Library that makes it easier to evaluate the quality of LLM outputs

Project description

LaPET Overview

Public LLM leaderboards like Huggingface are great for getting a general idea of which LLM models perform well. However, this is not useful when we need to evaluate models for specific LLM generative tasks.

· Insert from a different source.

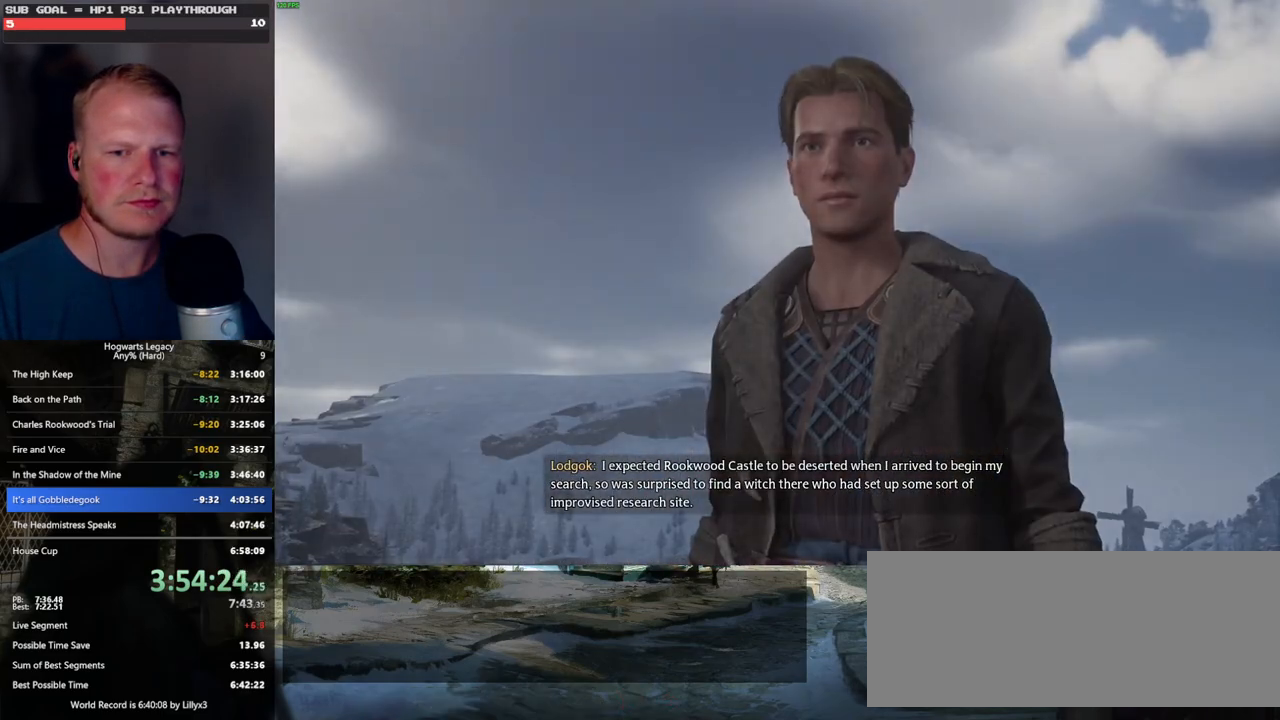
{"keys": [], "mouse": [], "events": []}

The LMSys Chatbot Arena does provide interesting results but is too general.

LaPET stands for Language Pairwise Evaluation Toolkit and is targeted at users that need to know how well a model will work for a specific task like summarizing a customer service call or putting together an action plan to resolve a customer issue or analyzing a spreadsheet for inconsistencies. These real world tasks require an evaluation method that is easy to utilize for any kind of user, whether you want to create your own LLM benchmark or use data from ours.

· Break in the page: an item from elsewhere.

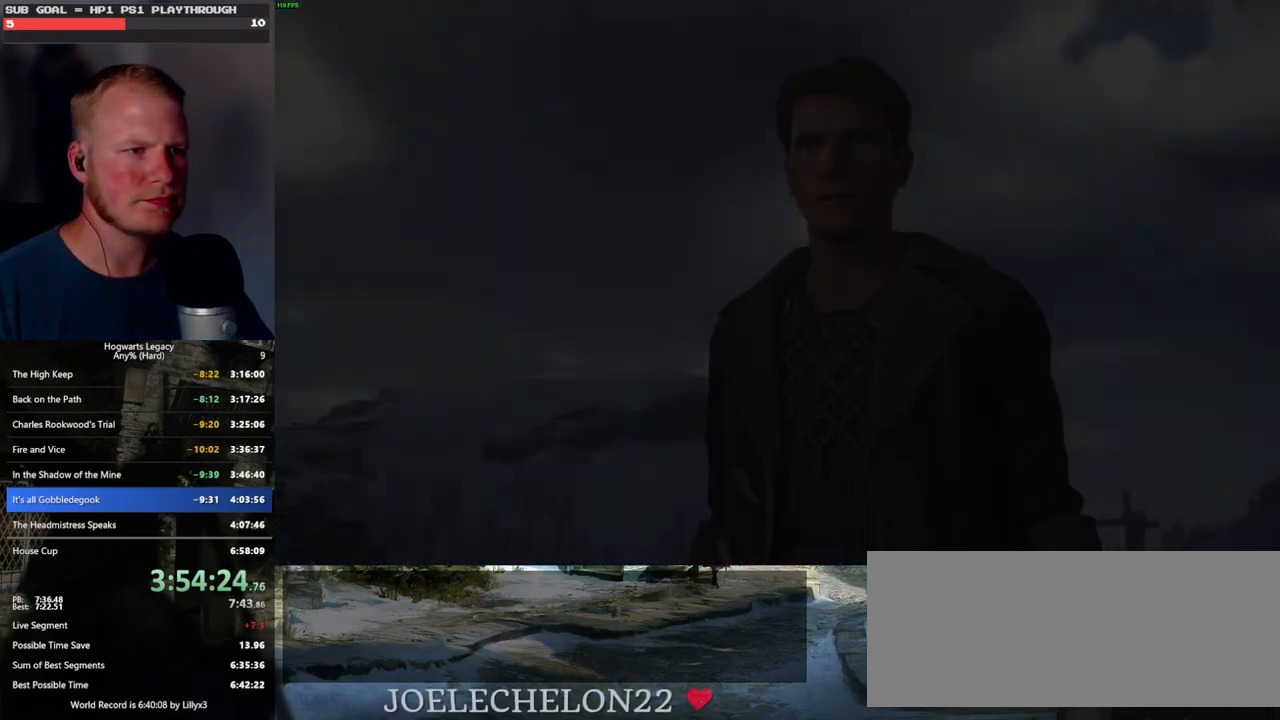
{"keys": [], "mouse": [], "events": []}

The purpose of this library is to make it easier to evaluate the quality of LLM outputs from multiple models across a set of user selectable tasks. LLM outputs are evaluated using LLM as a judge (GPT4o).

How it Works

LaPET does a pairwise preference evaluation for every possible pair of LLM outputs. Users define a set of prompts for generation, the number of samples they would like to use, and which (supported) models they would like to evaluate. We randomize the model output order (first or second) to reduce the change of positional preference. We also try to eliminate any extra language that might affect preference based on output length. Both the LLM outputs and LLM as a judge evaluations are stored in CSV files for further analysis.

Requirements

The current version of LaPET requires access to GPUs on a server or you can use this Google Colab Template that will work if you have a Google Colab Pro+ account. You will also need a HuggingFace account to download models and an OpenAI account to utilize LLM as a judge.

Supported Models

We plan on adding more models as we have time and based upon request. The library currently supports outputs generated by the following models:

  • llama2_7b_chat
  • llama3_8b_instruct
  • phi_3
  • zephyr_7b_beta
  • gemma_7b

We utilize GPT-4o as the LLM evaluator (judge), which picks a winner between a pair of LLM generated outputs.

Getting Started

You will need an A100 or H100 with at least 40GB of RAM to run LaPET locally. Alternatively, you can utilize the Google Colab template if you have a Google Colab Pro+ account (use the A100).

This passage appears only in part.